Mudau further pointed out that Zuma’s evidence in support of his bid to force Khampepe to step down demonstrated exactly why judges needed the protection offered by section 47 of the Superior Courts Act.
“[Zuma] makes serious personal accusations against Justice Khampepe,” the judge said.
“At paragraph 36 of the founding affidavit, he refers to ‘my own personal reluctance to the chairperson given her leading role in writing and handing down the two judgments which led to my unfair, improper and irregular detention without trial in July 2021. At paragraph 39, he alleges ‘actual bias’ and ‘gross misconduct.’ At paragraph 43, he refers to ‘the attempts to criminalise the exposure of corruption’. At paragraph 84, he alleges ‘prima facie violation of the provisions of section 8 of PRECCA [Prevention and Combating of Corrupt Activities Act], which is a criminal offence’,” Mudau found.
These were “not mere administrative gripes; they are direct attacks on the character and integrity of a retired judicial officer”, Mudau said.
They are precisely the kind of proceedings for which the legislature, through section 47, intended to create a filter. [Khampepe] is entitled to the protection of this provision, not as a personal privilege, but because the independence and dignity of the judiciary as an institution require it.
While Zuma and Mbeki contended that Khampepe was serving as a commissioner in an inquiry and not as a judge, and therefore they were not required to seek Maya’s permission to sue her, Mudau dismissed that argument as “illusory” – particularly given that Zuma had attacked her for writing the ruling that jailed him for contempt of the Constitutional Court.
“The fact that two former presidents join forces, and in the case of the [Zuma], to attack a retired judge of the Constitutional Court, only underscores the need for the protective mechanism of section 47. If such powerful litigants can take legal action against a judge without prior consent, the potential for abuse is manifest,” he said.
READ | Khampepe has ‘no one to protect her’, ‘left out to dry’, court hears
While noting that President Cyril Ramaphosa had told the court that he had asked Khampepe to step down after discovering that she had served on the TRC’s amnesty committee and had worked at the National Prosecuting Authority (NPA) – facts that have been publicly known for years – Mudau said this did not alter the need for the judiciary to be protected “from all litigants, regardless of their status or the perceived merit of their claims”.

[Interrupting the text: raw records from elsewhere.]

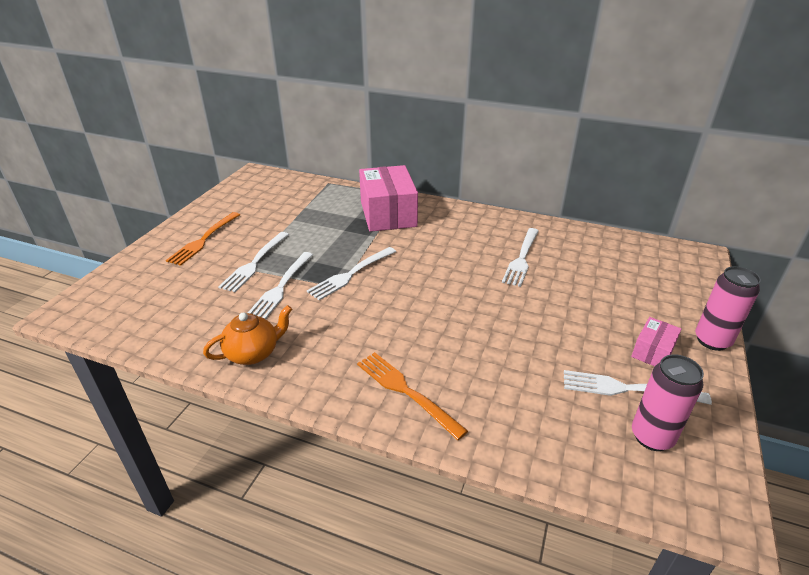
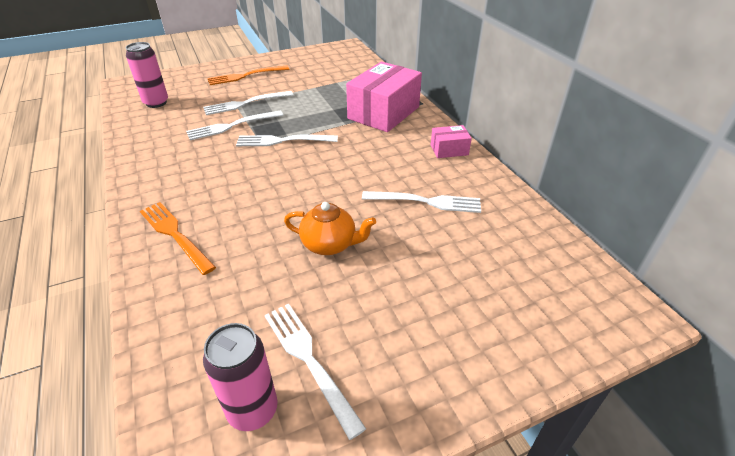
camera: 45 degrees right, 5 degrees up
orange teapot [203,305,292,365] -> orange teapot moved to [284,202,376,255]
orange fork [357,352,468,440] -> orange fork turned 45 degrees counterclockwise [140,202,216,275]
white fork [502,228,539,287] -> white fork turned 150 degrees counterclockwise [362,191,481,213]
pink box [631,317,682,366] -> pink box moved to [431,125,472,158]
pink can [695,266,761,351] -> pink can moved to [125,42,168,108]

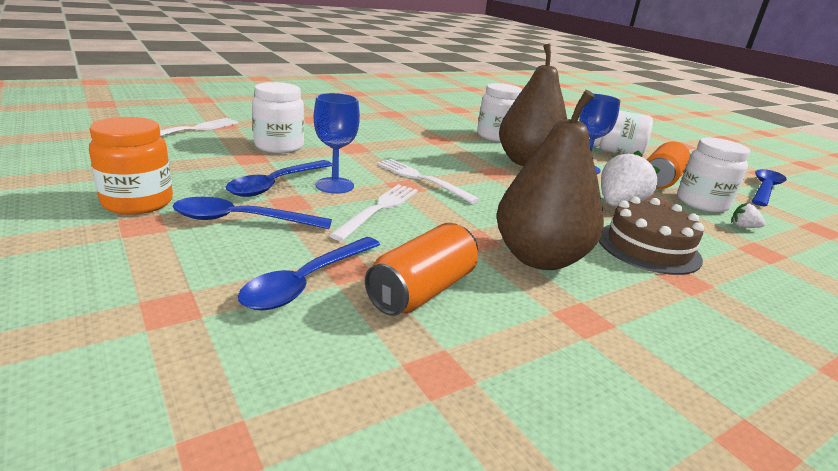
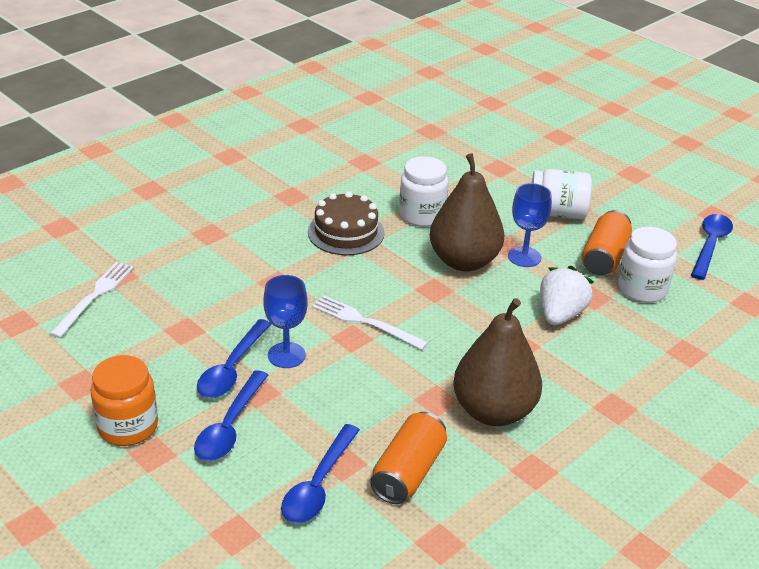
camera: 10 degrees left, 10 degrees up
blue spoon [173,197,332,229] -> blue spoon turned 60 degrees counterclockwise [194,370,268,461]
white jar [252,82,304,153] -> none
white fork [329,184,418,241] -> none
brown cake [599,196,704,275] -> brown cake moved to [308,191,385,255]
white strawberry [731,202,765,228] -> none

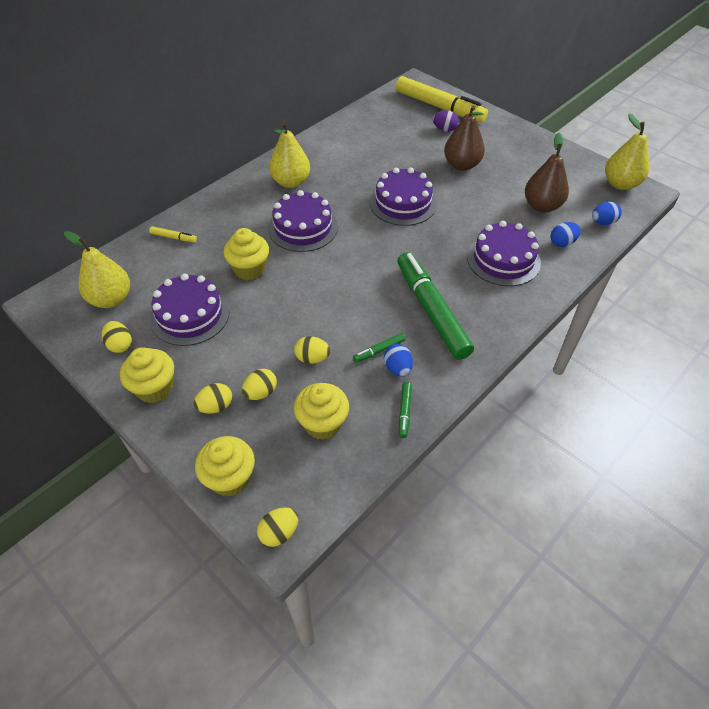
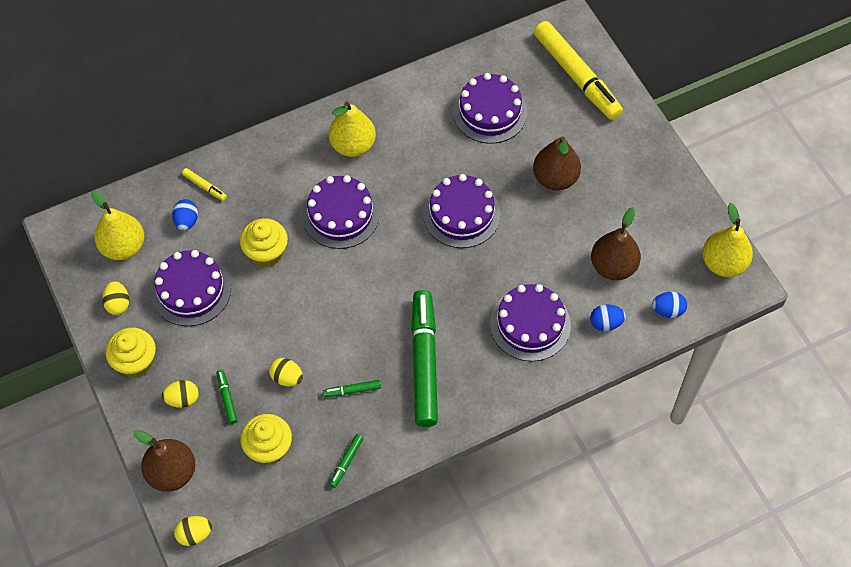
camera: 20 degrees right, 10 degrees up
yellow cupcake [195,436,255,496] -> brown pear [134,430,195,492]
yellow egg [242,369,277,400] -> green marker [216,370,237,424]
blue egg [384,344,413,376] -> blue egg moved to [172,199,198,231]
purple egg [433,110,459,132] -> none
none -> purple cake [453,73,527,144]

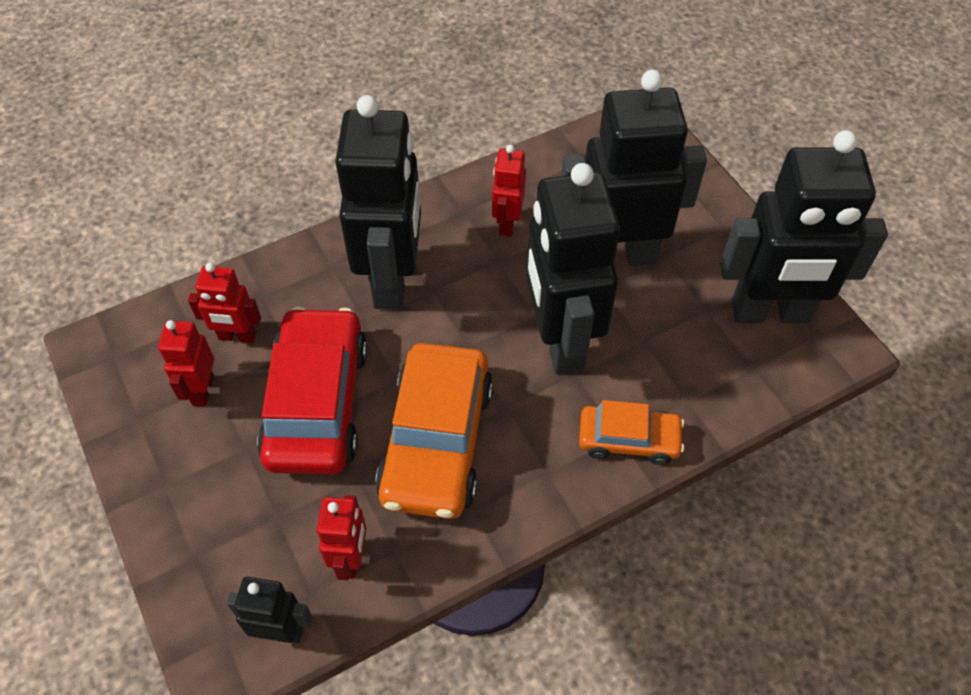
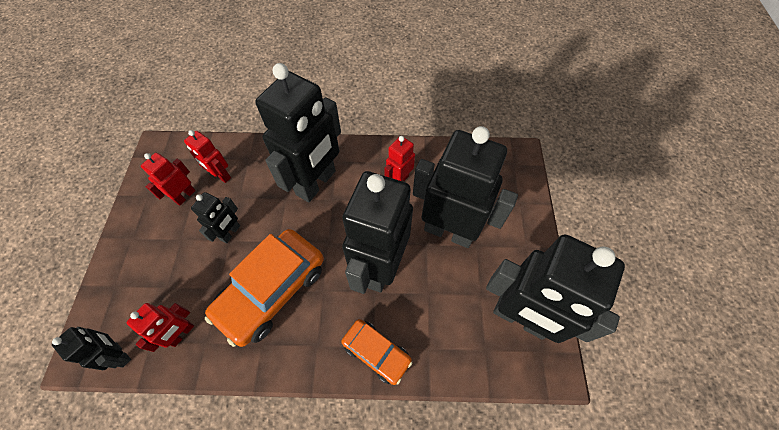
camera: 30 degrees right, 5 degrees up
red car [257,307,368,474] -> black robot [191,192,240,244]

“The fact that the president now shares those concerns cannot cure a fundamental jurisdictional defect,” he said.
In his recusal case against Khampepe, Zuma had argued that the retired justice – who ordered the then Public Protector Busisiwe Mkhwebane to personally pay the costs of her failed Reserve Bank report litigation because of apparent dishonesty – should be ordered to personally pay the costs of his litigation for “the spurious and patently meritless technical points taken” in her response.
After pointing out that Khampepe was correct in arguing that Zuma and Mbeki needed Maya’s permission to sue her, Mudau stressed that this “technical point”… is not a mere technicality.
“It is a jurisdictional prerequisite that goes to the very competence of this court to hear the matter. The fact that [Zuma and Mbeki] chose to ignore this requirement and now seek to punish [Khampepe] for raising it is further evidence of the need for the protective mechanism provided by section 47. In any event, it can never be said that [Khampepe’s] conduct – in raising what essentially amounts to a point of law – materially deviated from what is expected of a professional in her position, such as to warrant censure in the form of a de bonis propriis costs order.”
He ordered Zuma and Mbeki to pay the legal costs of Khampepe and her commission.
The dissenting judgment, given by Judge Lebogang Modiba, was not included in Mudau’s ruling.